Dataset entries
:::
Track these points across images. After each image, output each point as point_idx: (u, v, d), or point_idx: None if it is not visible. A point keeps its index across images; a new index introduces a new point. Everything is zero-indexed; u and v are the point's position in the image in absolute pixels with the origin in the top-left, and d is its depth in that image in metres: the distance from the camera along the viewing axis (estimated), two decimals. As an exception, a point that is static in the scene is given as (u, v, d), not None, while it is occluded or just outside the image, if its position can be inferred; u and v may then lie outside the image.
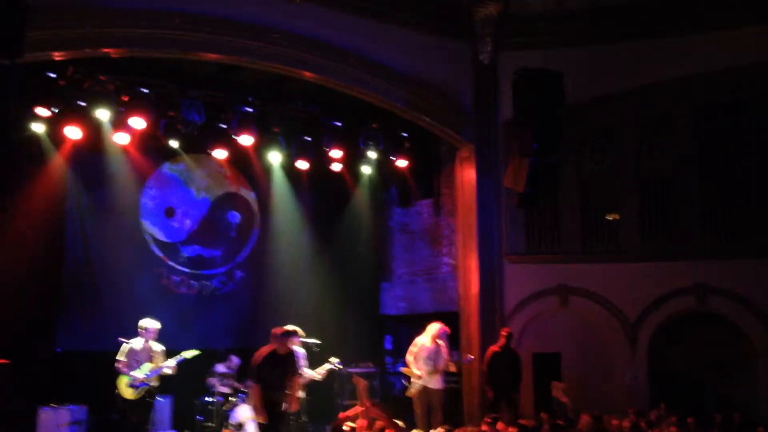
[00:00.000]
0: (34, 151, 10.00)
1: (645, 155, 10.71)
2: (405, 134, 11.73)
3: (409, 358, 9.61)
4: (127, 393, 8.87)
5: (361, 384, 7.77)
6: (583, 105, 10.65)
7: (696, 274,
:::
**Exercise objective:** Print every line above once more, exactly. Omit the pictures.

**Reply to the task:**
Track these points across images. After each image, output each point as point_idx: (u, v, d), or point_idx: None if it is not visible. A point keeps its index across images; a new index introduces a new point. Everything is zero-indexed; u and v are the point's position in the image in absolute pixels with the origin in the top-left, and d is its depth in that image in metres: the distance from the camera along the viewing axis (estimated), two decimals. As an exception, a point that is static in the scene is given as (u, v, d), not None, while it is occluded or just outside the image, if its position can be inferred; u and v may then lie outside the image.
[00:00.000]
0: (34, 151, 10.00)
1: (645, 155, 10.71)
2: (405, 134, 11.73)
3: (409, 358, 9.61)
4: (127, 393, 8.87)
5: (361, 384, 7.77)
6: (583, 105, 10.65)
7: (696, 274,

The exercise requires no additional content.